START DATASET

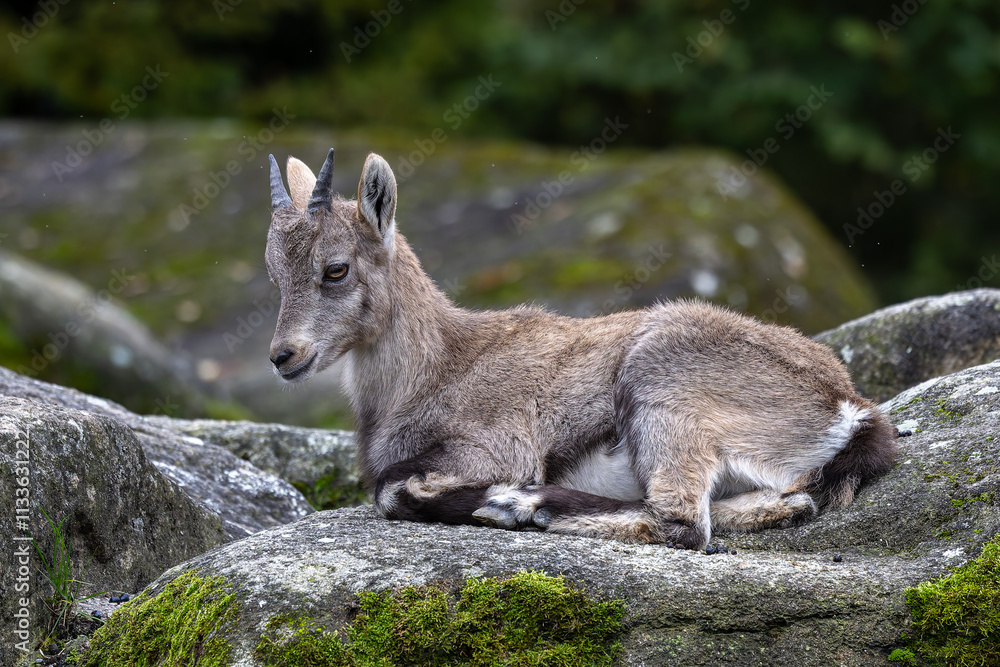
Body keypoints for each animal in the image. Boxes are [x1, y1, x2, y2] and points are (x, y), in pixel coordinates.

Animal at [264, 148, 898, 548]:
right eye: (276, 273)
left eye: (336, 268)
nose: (282, 356)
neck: (434, 370)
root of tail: (848, 407)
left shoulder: (494, 446)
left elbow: (393, 489)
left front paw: (500, 495)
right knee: (782, 503)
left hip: (662, 388)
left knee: (681, 524)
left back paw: (523, 505)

END DATASET

TASK PROMPT
Exclude the pictures and give back the rest of the data above exactly as written.

PROBLEM SOLUTION
Body keypoints for each animal in the image. Boxes are [x1, y1, x2, y2] and points are (x, y), in pixel coordinates.

Animal at [264, 148, 898, 548]:
right eye: (276, 273)
left eye: (336, 268)
nose: (282, 356)
neck: (434, 370)
root of tail: (848, 407)
left shoulder: (494, 446)
left elbow: (393, 489)
left front paw: (500, 495)
right knee: (782, 503)
left hip: (662, 388)
left knee: (681, 524)
left back paw: (523, 505)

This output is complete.